Pour Geneviève HUMBERT et Jean-Claude LEVEUVRE (1992), l’évolution du terme de patrimoine en France tend à se rapprocher d’une conception de la nature comme sujet, plus présente dans le droit germanique. En effet, selon ces auteurs, en attribuant un titulaire en quelque sorte virtuel (la France, la Nation, l’Humanité…), sans structure juridique, au « patrimoine naturel », cette utilisation de ce terme en droit pourrait mener à « la

reconnaissance de droits aux êtres naturels ».

Pour Françoise FORTUNET (2005) en revanche, « si le concept de patrimoine se donne à la

fois de nouveaux contours et substance, c’est sans qu’il y ait abandon explicite de la théorie classique ». Cette auteure distingue des « degrés de patrimonialité » liés au caractère circulant

du bien dans les échanges économiques : le bien le plus stable pour une personne est plus fortement patrimonialisé que le bien qui est échangé. « La mise en perspective dynamique du

patrimoine conduit précisément à considérer l’ensemble des biens dans un système de circulation et d’échange, non seulement entre titulaires successifs mais entre la sphère de l’être et de l’avoir. »

François OST (1995) s’inscrit aussi dans la théorie classique, il rejette l’idée d’éléments naturels qui deviendraient des sujets avec des droits spécifiques. Il part en effet du constat que le droit peine à intégrer la nature en oscillant entre cette idée de « nature-sujet » et celle de « nature-objet » pensée comme ressource pour l’homme. Il propose un autre concept, le concept dialectique de la « nature-projet » : un projet pour l’homme et un projet pour la nature, sachant que les deux sont intimement liés. Il choisit d’approfondir la notion de patrimoine, malgré son ambiguïté, pour « donner un statut juridique au milieu ». Depuis l’origine, en droit romain, le patrimoine réunit l’être et l’avoir et aujourd’hui, le patrimoine a gardé cette mixité complexe : à la fois ensemble de biens et émanation d’une personnalité (son titulaire). Pour François OST, la notion de patrimoine permet d’aborder la complexité du monde, de dépasser le clivage entre droit public et droit privé, entre « nature objet » et « nature sujet » :

« Ainsi sommes-nous progressivement mieux à même de comprendre le bien- fondé de la thèse qui voit dans le « milieu », cadre des rapports homme-nature, un « patrimoine commun » : un patrimoine tissé de droits privatifs, mais aussi d’usages collectifs dans le prolongement des investissements symboliques et vitaux que l’humanité réalise sur cette nature qui lui donne d’exister » (OST, 1995, p319).

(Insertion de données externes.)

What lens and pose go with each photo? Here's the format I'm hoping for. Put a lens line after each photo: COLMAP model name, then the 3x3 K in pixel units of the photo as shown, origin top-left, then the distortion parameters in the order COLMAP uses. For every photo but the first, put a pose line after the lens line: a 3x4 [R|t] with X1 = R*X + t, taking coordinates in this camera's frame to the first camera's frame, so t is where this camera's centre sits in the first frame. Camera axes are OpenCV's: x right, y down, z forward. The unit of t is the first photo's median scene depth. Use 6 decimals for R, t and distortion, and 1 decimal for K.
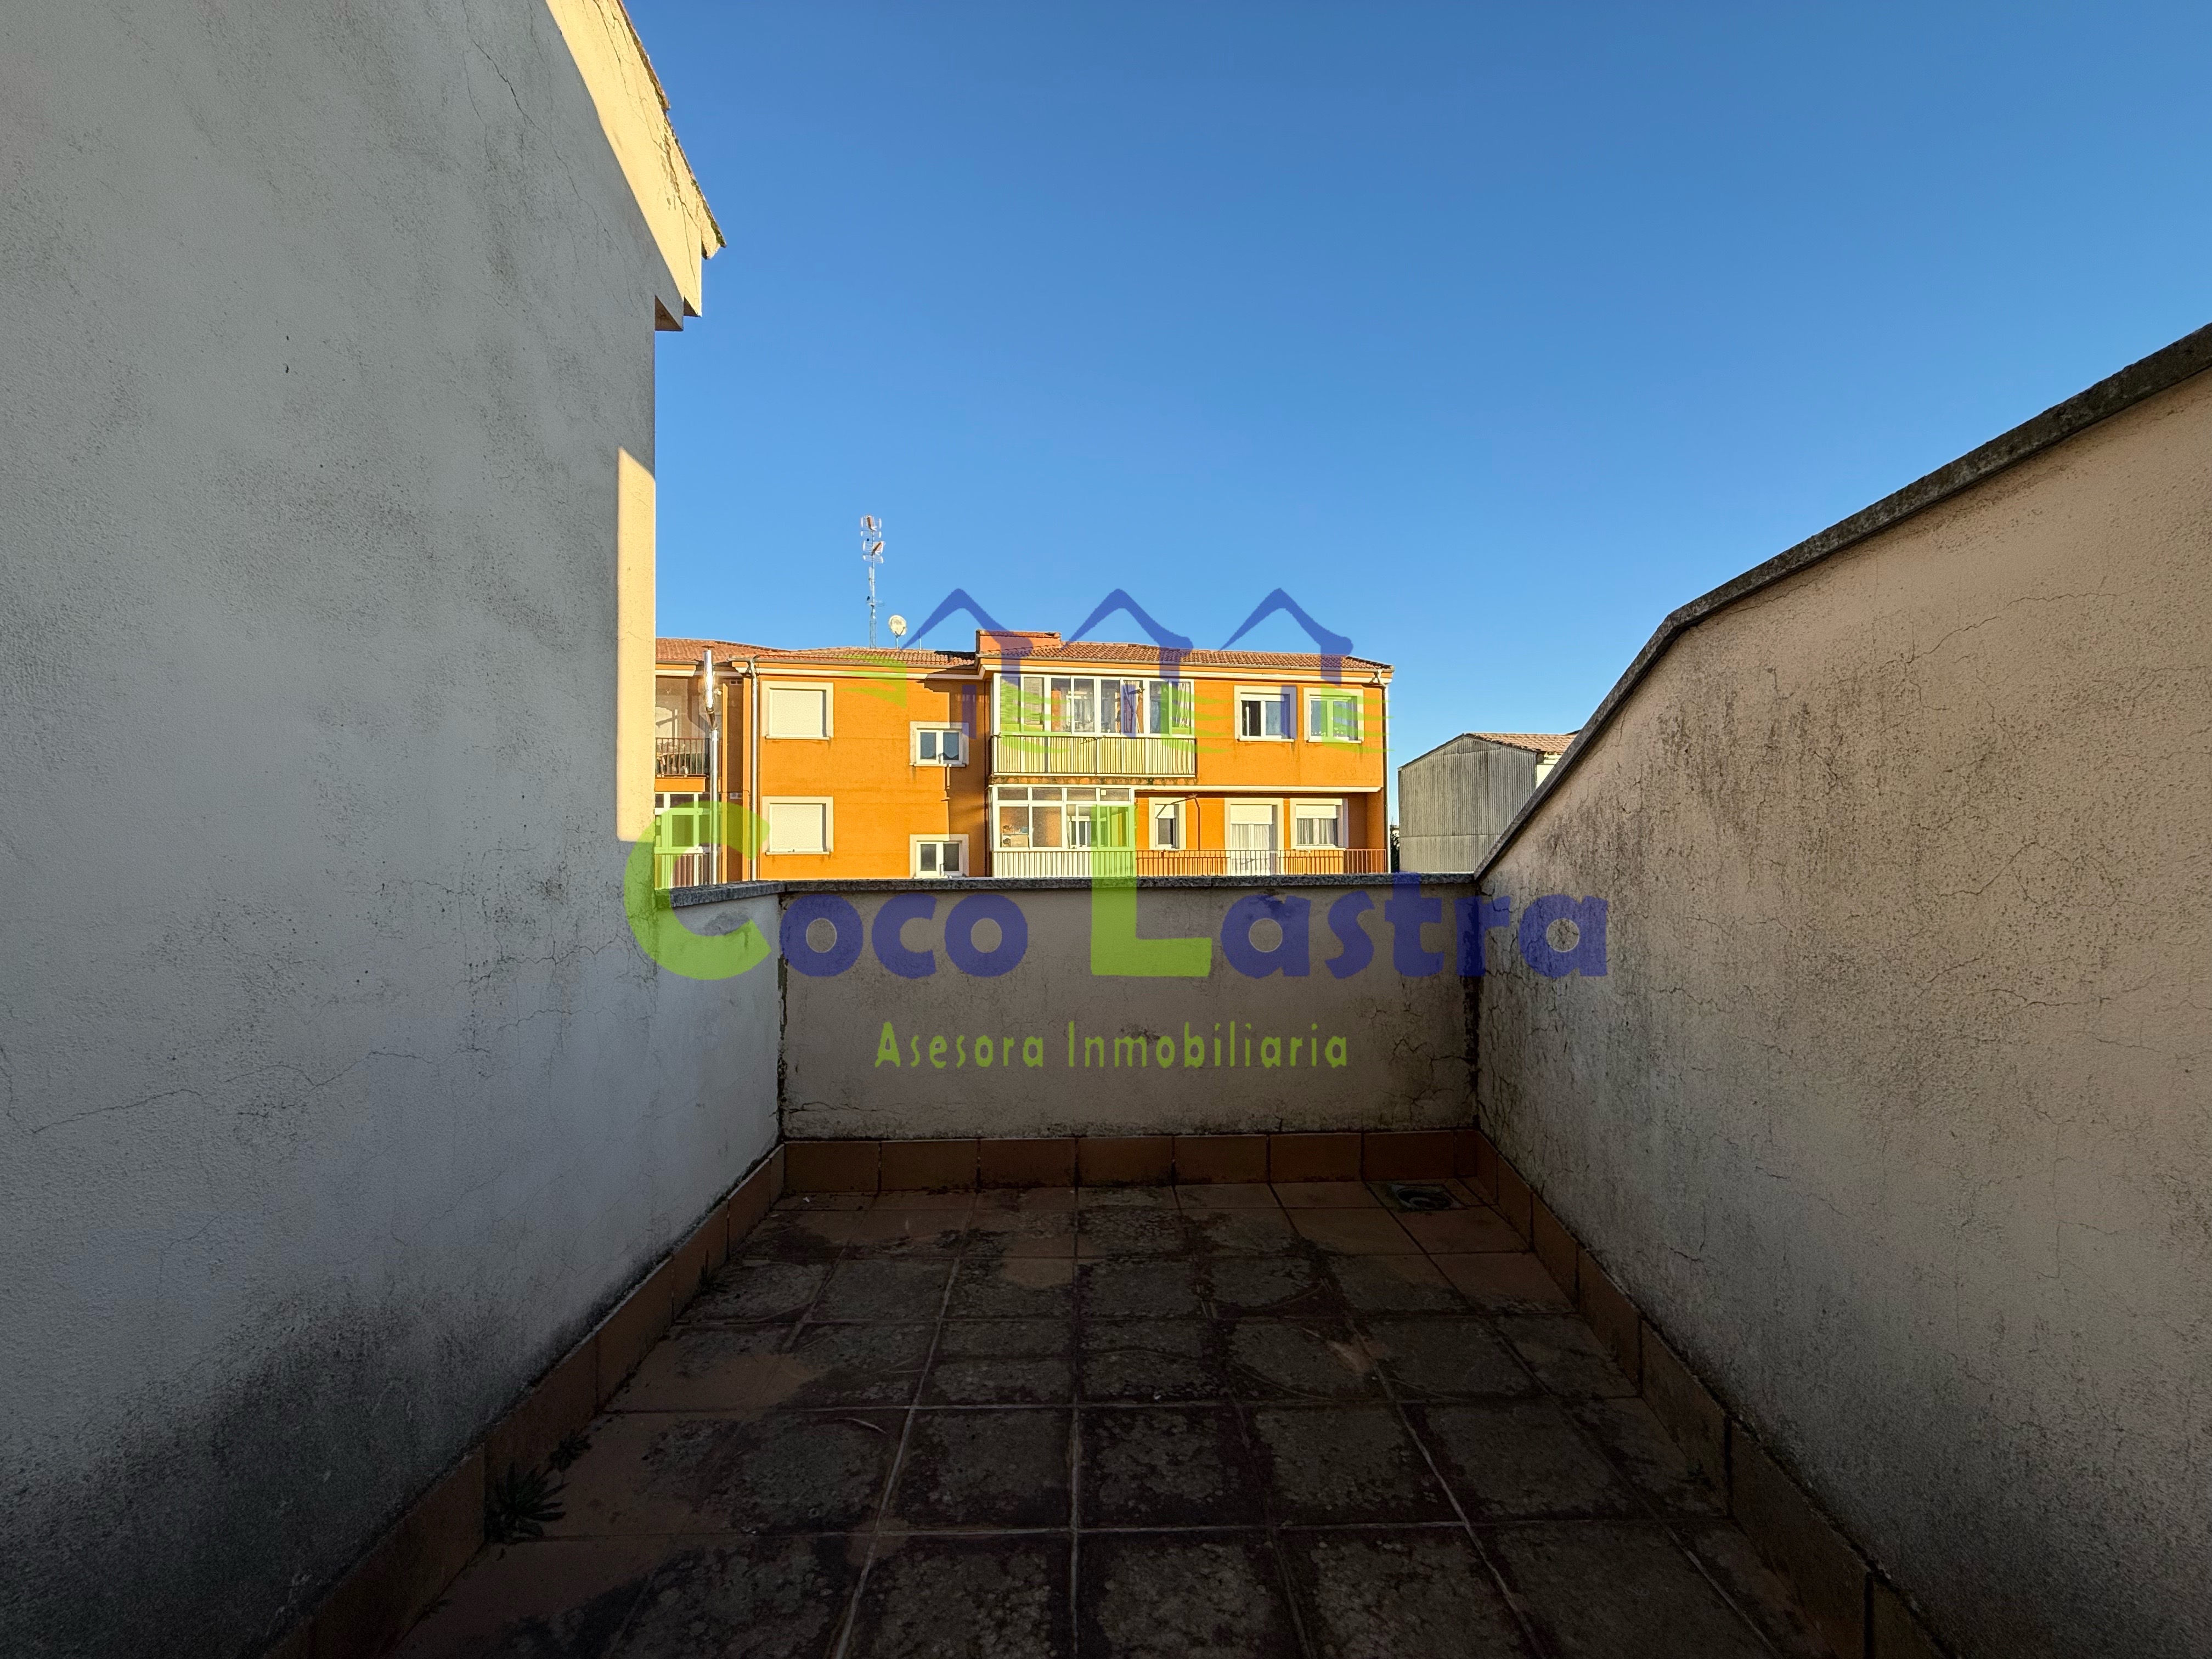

Pour OST, c’est donc le « projet patrimonial » du titulaire qui importe. Il ne fait pas le lien, comme nous l’avons fait, avec la prise en charge en elle-même de l’élément patrimonialisé, mais plutôt avec la volonté de s’en occuper. Il cherche ainsi à décrire un phénomène social où l’élément patrimonialisé lui-même importe peu en soi : « y a-t-il pour autant des choses qui

relèvent nécessairement du patrimoine ? A cette question, il faut répondre par la négative : la patrimonialisation, qui est une interprétation sociale de la réalité, une réappropriation collective du passé ou du milieu, résulte de conventions et de décisions. […] Le patrimoine est donc le produit d’une sélection de représentations sociales ».